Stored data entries
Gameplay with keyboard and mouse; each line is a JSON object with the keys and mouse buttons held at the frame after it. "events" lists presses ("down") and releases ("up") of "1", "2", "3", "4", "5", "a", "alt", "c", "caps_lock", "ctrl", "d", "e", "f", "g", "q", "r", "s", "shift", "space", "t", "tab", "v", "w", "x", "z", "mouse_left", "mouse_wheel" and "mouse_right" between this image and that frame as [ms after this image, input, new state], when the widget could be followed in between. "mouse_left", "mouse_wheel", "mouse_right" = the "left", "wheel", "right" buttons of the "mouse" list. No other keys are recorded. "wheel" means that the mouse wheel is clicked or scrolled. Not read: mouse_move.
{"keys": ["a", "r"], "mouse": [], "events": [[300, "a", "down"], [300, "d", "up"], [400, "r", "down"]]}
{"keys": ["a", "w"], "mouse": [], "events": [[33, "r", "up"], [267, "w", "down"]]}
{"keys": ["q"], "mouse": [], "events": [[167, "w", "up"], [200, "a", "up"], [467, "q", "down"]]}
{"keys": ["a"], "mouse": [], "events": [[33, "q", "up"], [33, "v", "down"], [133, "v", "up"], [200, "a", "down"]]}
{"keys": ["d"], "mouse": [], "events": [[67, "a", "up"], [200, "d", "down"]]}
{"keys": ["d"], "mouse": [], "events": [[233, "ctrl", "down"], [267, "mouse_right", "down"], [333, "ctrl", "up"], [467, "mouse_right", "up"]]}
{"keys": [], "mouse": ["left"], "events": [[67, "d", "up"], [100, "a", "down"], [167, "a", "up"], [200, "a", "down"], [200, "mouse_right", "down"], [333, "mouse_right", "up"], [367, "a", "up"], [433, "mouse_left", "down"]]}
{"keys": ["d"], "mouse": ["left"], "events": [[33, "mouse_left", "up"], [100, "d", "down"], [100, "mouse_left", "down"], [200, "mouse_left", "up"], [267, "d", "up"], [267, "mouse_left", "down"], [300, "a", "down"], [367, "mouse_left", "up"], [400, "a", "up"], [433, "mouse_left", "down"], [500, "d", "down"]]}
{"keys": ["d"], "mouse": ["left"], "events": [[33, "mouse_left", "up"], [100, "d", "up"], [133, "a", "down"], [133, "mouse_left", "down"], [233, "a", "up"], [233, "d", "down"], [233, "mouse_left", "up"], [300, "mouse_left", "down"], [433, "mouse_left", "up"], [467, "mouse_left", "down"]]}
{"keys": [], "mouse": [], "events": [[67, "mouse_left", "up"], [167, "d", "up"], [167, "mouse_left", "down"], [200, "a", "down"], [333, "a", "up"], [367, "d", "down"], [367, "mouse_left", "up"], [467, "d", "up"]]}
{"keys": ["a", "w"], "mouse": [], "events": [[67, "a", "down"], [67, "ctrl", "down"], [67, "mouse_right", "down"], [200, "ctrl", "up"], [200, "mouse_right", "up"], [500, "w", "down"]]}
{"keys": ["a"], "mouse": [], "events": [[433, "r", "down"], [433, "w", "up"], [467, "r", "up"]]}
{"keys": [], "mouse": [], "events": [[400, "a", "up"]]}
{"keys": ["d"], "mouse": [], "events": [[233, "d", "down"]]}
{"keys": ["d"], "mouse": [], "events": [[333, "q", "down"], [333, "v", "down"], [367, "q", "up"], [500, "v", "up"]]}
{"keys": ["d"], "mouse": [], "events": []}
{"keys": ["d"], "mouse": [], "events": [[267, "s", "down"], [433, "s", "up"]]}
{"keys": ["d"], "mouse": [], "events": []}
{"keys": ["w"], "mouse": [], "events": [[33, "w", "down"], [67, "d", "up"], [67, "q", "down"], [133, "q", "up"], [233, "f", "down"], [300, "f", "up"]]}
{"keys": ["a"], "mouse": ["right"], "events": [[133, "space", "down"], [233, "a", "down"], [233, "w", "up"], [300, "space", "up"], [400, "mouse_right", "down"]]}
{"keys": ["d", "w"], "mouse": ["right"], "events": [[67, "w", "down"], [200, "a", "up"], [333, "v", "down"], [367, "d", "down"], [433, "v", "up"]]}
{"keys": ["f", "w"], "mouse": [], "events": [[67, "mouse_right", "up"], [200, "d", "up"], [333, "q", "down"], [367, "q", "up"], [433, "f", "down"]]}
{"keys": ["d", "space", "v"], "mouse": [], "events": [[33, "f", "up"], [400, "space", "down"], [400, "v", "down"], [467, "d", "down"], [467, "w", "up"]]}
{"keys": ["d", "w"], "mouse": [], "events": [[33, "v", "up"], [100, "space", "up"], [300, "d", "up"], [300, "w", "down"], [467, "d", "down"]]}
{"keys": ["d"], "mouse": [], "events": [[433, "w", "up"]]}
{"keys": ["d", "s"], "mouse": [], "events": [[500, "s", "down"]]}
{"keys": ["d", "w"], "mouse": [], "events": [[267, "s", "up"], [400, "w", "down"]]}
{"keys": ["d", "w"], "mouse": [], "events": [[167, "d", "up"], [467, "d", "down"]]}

Task details>
Keeping every line exactly as it is, copy all the records.

Written response>
Gameplay with keyboard and mouse; each line is a JSON object with the keys and mouse buttons held at the frame after it. "events" lists presses ("down") and releases ("up") of "1", "2", "3", "4", "5", "a", "alt", "c", "caps_lock", "ctrl", "d", "e", "f", "g", "q", "r", "s", "shift", "space", "t", "tab", "v", "w", "x", "z", "mouse_left", "mouse_wheel" and "mouse_right" between this image and that frame as [ms after this image, input, new state], when the widget could be followed in between. "mouse_left", "mouse_wheel", "mouse_right" = the "left", "wheel", "right" buttons of the "mouse" list. No other keys are recorded. "wheel" means that the mouse wheel is clicked or scrolled. Not read: mouse_move.
{"keys": ["a", "r"], "mouse": [], "events": [[300, "a", "down"], [300, "d", "up"], [400, "r", "down"]]}
{"keys": ["a", "w"], "mouse": [], "events": [[33, "r", "up"], [267, "w", "down"]]}
{"keys": ["q"], "mouse": [], "events": [[167, "w", "up"], [200, "a", "up"], [467, "q", "down"]]}
{"keys": ["a"], "mouse": [], "events": [[33, "q", "up"], [33, "v", "down"], [133, "v", "up"], [200, "a", "down"]]}
{"keys": ["d"], "mouse": [], "events": [[67, "a", "up"], [200, "d", "down"]]}
{"keys": ["d"], "mouse": [], "events": [[233, "ctrl", "down"], [267, "mouse_right", "down"], [333, "ctrl", "up"], [467, "mouse_right", "up"]]}
{"keys": [], "mouse": ["left"], "events": [[67, "d", "up"], [100, "a", "down"], [167, "a", "up"], [200, "a", "down"], [200, "mouse_right", "down"], [333, "mouse_right", "up"], [367, "a", "up"], [433, "mouse_left", "down"]]}
{"keys": ["d"], "mouse": ["left"], "events": [[33, "mouse_left", "up"], [100, "d", "down"], [100, "mouse_left", "down"], [200, "mouse_left", "up"], [267, "d", "up"], [267, "mouse_left", "down"], [300, "a", "down"], [367, "mouse_left", "up"], [400, "a", "up"], [433, "mouse_left", "down"], [500, "d", "down"]]}
{"keys": ["d"], "mouse": ["left"], "events": [[33, "mouse_left", "up"], [100, "d", "up"], [133, "a", "down"], [133, "mouse_left", "down"], [233, "a", "up"], [233, "d", "down"], [233, "mouse_left", "up"], [300, "mouse_left", "down"], [433, "mouse_left", "up"], [467, "mouse_left", "down"]]}
{"keys": [], "mouse": [], "events": [[67, "mouse_left", "up"], [167, "d", "up"], [167, "mouse_left", "down"], [200, "a", "down"], [333, "a", "up"], [367, "d", "down"], [367, "mouse_left", "up"], [467, "d", "up"]]}
{"keys": ["a", "w"], "mouse": [], "events": [[67, "a", "down"], [67, "ctrl", "down"], [67, "mouse_right", "down"], [200, "ctrl", "up"], [200, "mouse_right", "up"], [500, "w", "down"]]}
{"keys": ["a"], "mouse": [], "events": [[433, "r", "down"], [433, "w", "up"], [467, "r", "up"]]}
{"keys": [], "mouse": [], "events": [[400, "a", "up"]]}
{"keys": ["d"], "mouse": [], "events": [[233, "d", "down"]]}
{"keys": ["d"], "mouse": [], "events": [[333, "q", "down"], [333, "v", "down"], [367, "q", "up"], [500, "v", "up"]]}
{"keys": ["d"], "mouse": [], "events": []}
{"keys": ["d"], "mouse": [], "events": [[267, "s", "down"], [433, "s", "up"]]}
{"keys": ["d"], "mouse": [], "events": []}
{"keys": ["w"], "mouse": [], "events": [[33, "w", "down"], [67, "d", "up"], [67, "q", "down"], [133, "q", "up"], [233, "f", "down"], [300, "f", "up"]]}
{"keys": ["a"], "mouse": ["right"], "events": [[133, "space", "down"], [233, "a", "down"], [233, "w", "up"], [300, "space", "up"], [400, "mouse_right", "down"]]}
{"keys": ["d", "w"], "mouse": ["right"], "events": [[67, "w", "down"], [200, "a", "up"], [333, "v", "down"], [367, "d", "down"], [433, "v", "up"]]}
{"keys": ["f", "w"], "mouse": [], "events": [[67, "mouse_right", "up"], [200, "d", "up"], [333, "q", "down"], [367, "q", "up"], [433, "f", "down"]]}
{"keys": ["d", "space", "v"], "mouse": [], "events": [[33, "f", "up"], [400, "space", "down"], [400, "v", "down"], [467, "d", "down"], [467, "w", "up"]]}
{"keys": ["d", "w"], "mouse": [], "events": [[33, "v", "up"], [100, "space", "up"], [300, "d", "up"], [300, "w", "down"], [467, "d", "down"]]}
{"keys": ["d"], "mouse": [], "events": [[433, "w", "up"]]}
{"keys": ["d", "s"], "mouse": [], "events": [[500, "s", "down"]]}
{"keys": ["d", "w"], "mouse": [], "events": [[267, "s", "up"], [400, "w", "down"]]}
{"keys": ["d", "w"], "mouse": [], "events": [[167, "d", "up"], [467, "d", "down"]]}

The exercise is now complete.